• **Problem statement**: In the entries that follow, the lines from the line containing "Do the same for the fan (210,41,272,69)." up to and including the line containing "Deliverables: oriented 3D" must be copied exactly, with pictures omitted.

• **Excerpted data**:
○ ○ ○ ○

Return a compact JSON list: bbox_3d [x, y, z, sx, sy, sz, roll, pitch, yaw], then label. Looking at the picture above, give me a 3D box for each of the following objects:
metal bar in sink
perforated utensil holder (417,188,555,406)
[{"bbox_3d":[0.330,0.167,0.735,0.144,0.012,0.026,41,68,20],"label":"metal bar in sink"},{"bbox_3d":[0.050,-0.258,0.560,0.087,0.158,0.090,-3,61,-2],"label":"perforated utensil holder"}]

○ ○ ○ ○

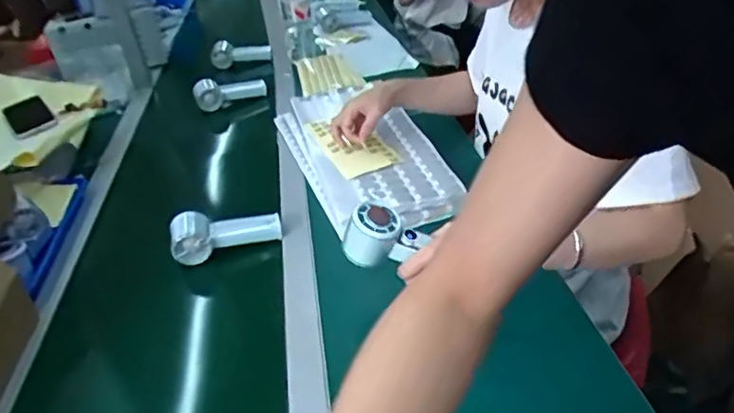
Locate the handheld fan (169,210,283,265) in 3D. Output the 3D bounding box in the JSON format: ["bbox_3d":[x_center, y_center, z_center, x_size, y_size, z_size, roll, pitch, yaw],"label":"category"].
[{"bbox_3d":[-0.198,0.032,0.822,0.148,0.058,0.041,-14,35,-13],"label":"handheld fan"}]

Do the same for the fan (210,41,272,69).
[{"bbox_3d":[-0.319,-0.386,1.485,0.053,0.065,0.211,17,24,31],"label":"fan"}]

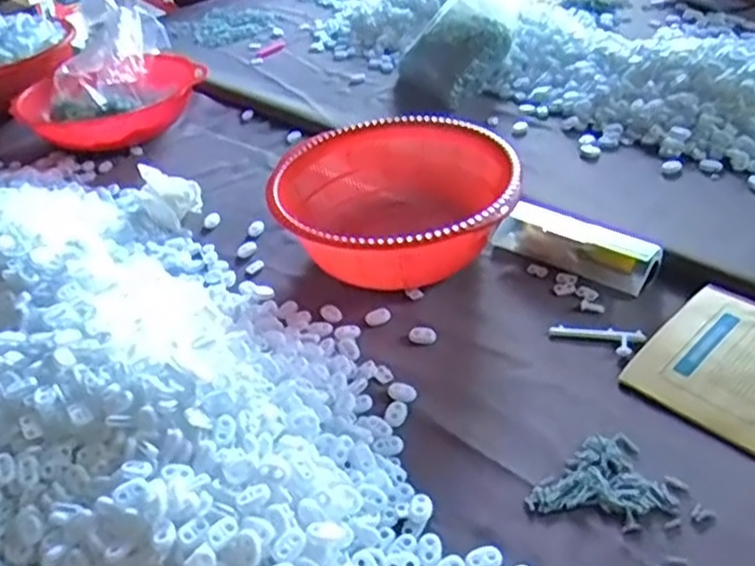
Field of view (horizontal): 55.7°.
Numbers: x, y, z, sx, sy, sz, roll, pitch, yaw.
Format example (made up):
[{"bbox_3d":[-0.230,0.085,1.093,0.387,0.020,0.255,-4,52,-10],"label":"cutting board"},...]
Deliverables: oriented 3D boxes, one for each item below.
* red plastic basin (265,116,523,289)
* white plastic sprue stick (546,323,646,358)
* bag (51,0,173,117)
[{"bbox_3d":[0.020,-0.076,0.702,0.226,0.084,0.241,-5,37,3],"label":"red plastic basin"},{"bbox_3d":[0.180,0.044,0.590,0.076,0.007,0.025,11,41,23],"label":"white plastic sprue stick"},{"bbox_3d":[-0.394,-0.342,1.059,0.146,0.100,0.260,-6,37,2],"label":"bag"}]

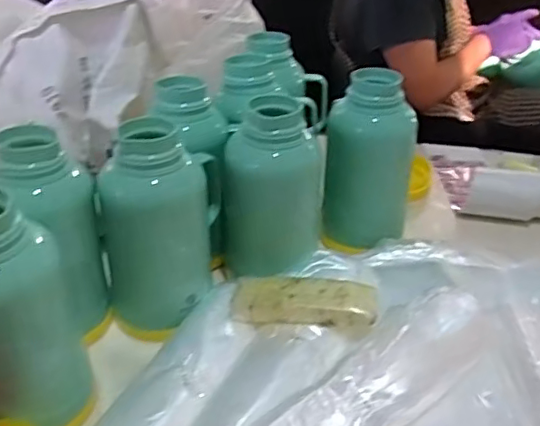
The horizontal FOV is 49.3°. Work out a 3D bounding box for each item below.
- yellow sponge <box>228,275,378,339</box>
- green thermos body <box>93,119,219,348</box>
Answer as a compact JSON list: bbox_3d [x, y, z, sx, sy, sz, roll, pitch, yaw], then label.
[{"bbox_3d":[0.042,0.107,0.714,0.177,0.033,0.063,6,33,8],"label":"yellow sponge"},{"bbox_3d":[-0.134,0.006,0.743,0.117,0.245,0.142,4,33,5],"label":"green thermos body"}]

○ ○ ○ ○

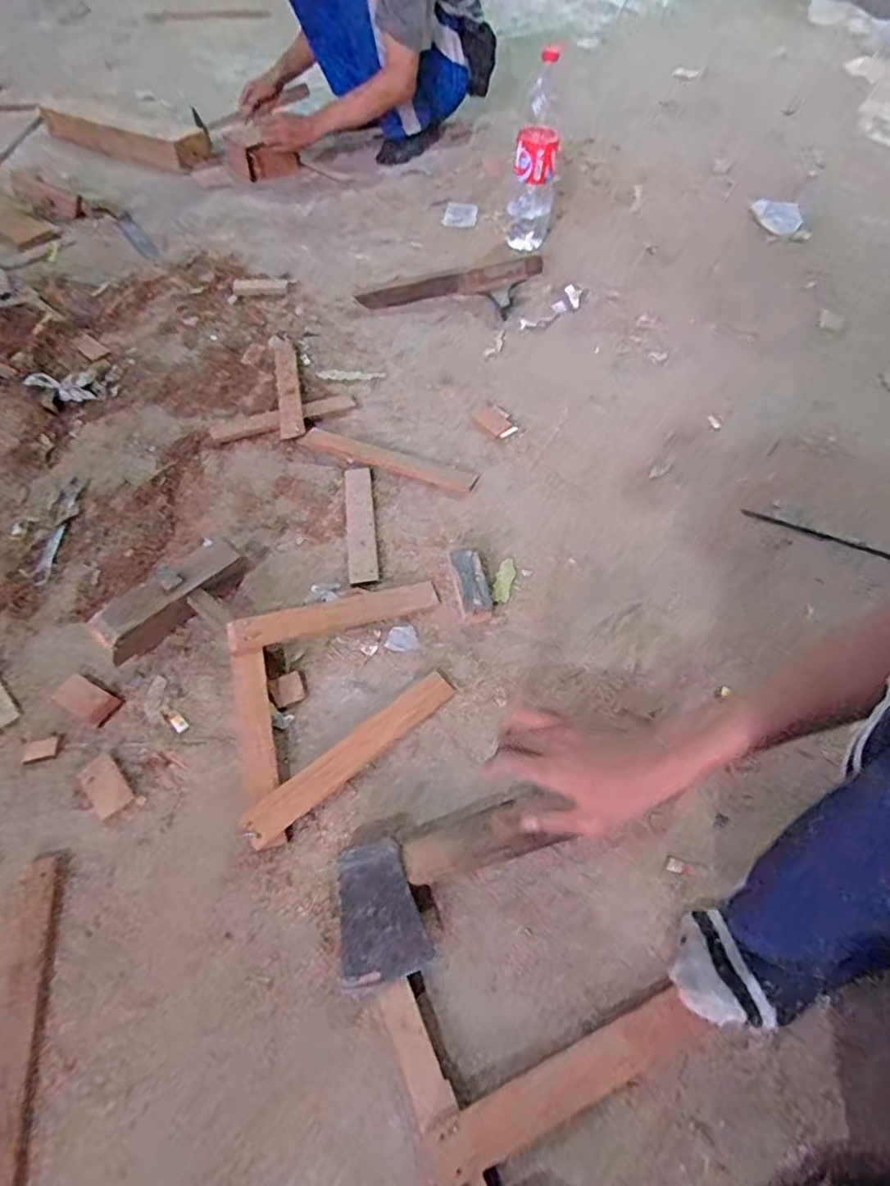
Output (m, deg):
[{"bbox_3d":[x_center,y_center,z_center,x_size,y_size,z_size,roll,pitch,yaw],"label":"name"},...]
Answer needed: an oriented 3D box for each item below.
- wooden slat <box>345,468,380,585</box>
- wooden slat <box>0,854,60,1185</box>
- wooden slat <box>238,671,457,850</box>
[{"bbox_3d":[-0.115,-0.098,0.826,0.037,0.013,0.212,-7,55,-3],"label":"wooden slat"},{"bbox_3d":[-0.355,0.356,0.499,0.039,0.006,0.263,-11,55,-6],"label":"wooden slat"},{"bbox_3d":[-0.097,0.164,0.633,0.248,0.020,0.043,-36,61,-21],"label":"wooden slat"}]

○ ○ ○ ○

• **Answer section**:
Do the same for the fan (210,41,272,69).
[{"bbox_3d":[-0.319,-0.386,1.485,0.053,0.065,0.211,17,24,31],"label":"fan"}]

Field of view (horizontal): 55.7°.
Numbers: x, y, z, sx, sy, sz, roll, pitch, yaw.
Format example (made up):
[{"bbox_3d":[-0.230,0.085,1.093,0.387,0.020,0.255,-4,52,-10],"label":"cutting board"},...]
Deliverables: oriented 3D boxes, one for each item below.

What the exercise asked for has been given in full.